There has never been a question as to which country represents the U.S. men’s soccer team’s most intense and bitter rival: Mexico. For the past few decades, the two top teams in CONCACAF have put together numerous memorable matches in friendlies, World Cup qualifiers and even in World Cup games. With apologies to Jamaica and Panama, that’s the dream matchup which most people want to see this Sunday night (7:30, Fox Sports 1) in the 2015 Gold Cup Final at Philadelphia’s Lincoln Financial Field. To get there, the U.S. will have to beat Jamaica on Wednesday (6 p.m., Fox Sports 1) in the semifinals at the Georgia Dome while Mexico will meet Panama in the nightcap (8:30, Fox Sports 1).

This is the eighth straight Gold Cup semifinal for the Americans and they have reached the past five finals with titles in 2005, 2007 and the most recent tournament in 2013. Jamaica is almost in uncharted territory since their best Gold Cup finish ever was third-place in 1993 and fourth-place in 1998. This edition of the Reggae Boyz (the catchy nickname for Jamaica’s national team) is no a fluke as they topped Group B with seven points (2-0-1) then knocked off pesky Haiti, 1-0, in the quarterfinals. The U.S. has gotten stronger as the tournament has progressed: they similarly went 2-0-1 to win Group A then they blitzed Cuba 6-0 (their largest margin of victory ever in the Gold Cup) in the quarterfinals behind Clint Dempsey’s first career hat trick (for the national team).

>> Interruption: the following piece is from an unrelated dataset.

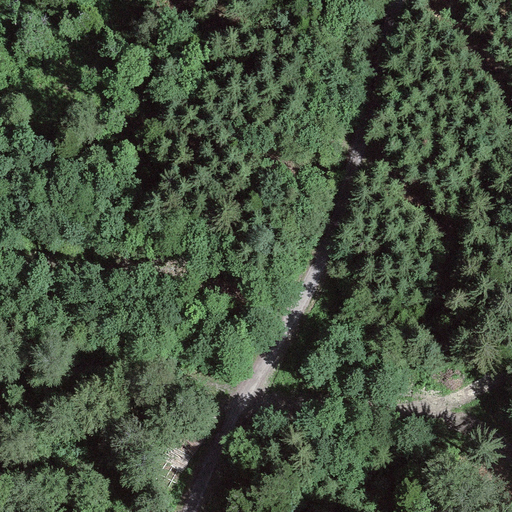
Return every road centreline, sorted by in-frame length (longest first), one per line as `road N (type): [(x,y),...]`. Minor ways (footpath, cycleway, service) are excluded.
road 1 (track): [(396,0),(336,236),(270,358)]
road 2 (track): [(248,411),(426,409),(511,450)]
road 3 (track): [(177,511),(248,411),(270,358)]
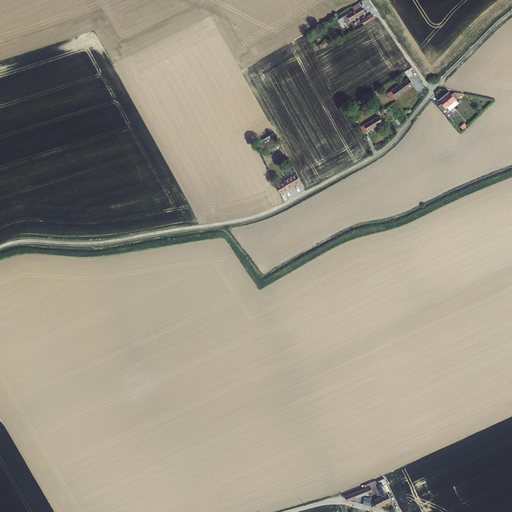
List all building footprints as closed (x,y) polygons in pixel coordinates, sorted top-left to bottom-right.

As a former star striker in his native Germany, U.S. head coach Jurgen Klinsmann can certainly appreciate Dempsey’s current hot streak more than most.

“What we’ve really enjoyed the last couple weeks is his energy: to come back and help out (defensively) and to constantly stay in the game. He’s hungry for goals and he has two more meals. This is what a striker is keeping in his mind non-stop. This is what drives you. Every day a striker is thinking ‘I want to score.”’

Dempsey has six goals in this tournament (the current golden boot leader also has 47 in his U.S. career including 11 in Gold Cups, which is second-best behind Landon Donovan) but against Jamaica, there is no doubt that he will be marked extra closely. Defender Omar Gonzalez scored his first career goal for the U.S. against Cuba, while breakout star midfielder Gyasi Zardes and striker Aron Johannsson also tallied goals. Goalkeeper Brad Guzan earned his 12th career shutout and second of the tournament. Mexico squeaked by Costa Rica, 1-0, in the quarterfinals thanks to a very controversial penalty kick that they drew in the final minute of extra time while Panama outlasted Trinidad and Tobago, 6-5, in an epic nine-round shootout.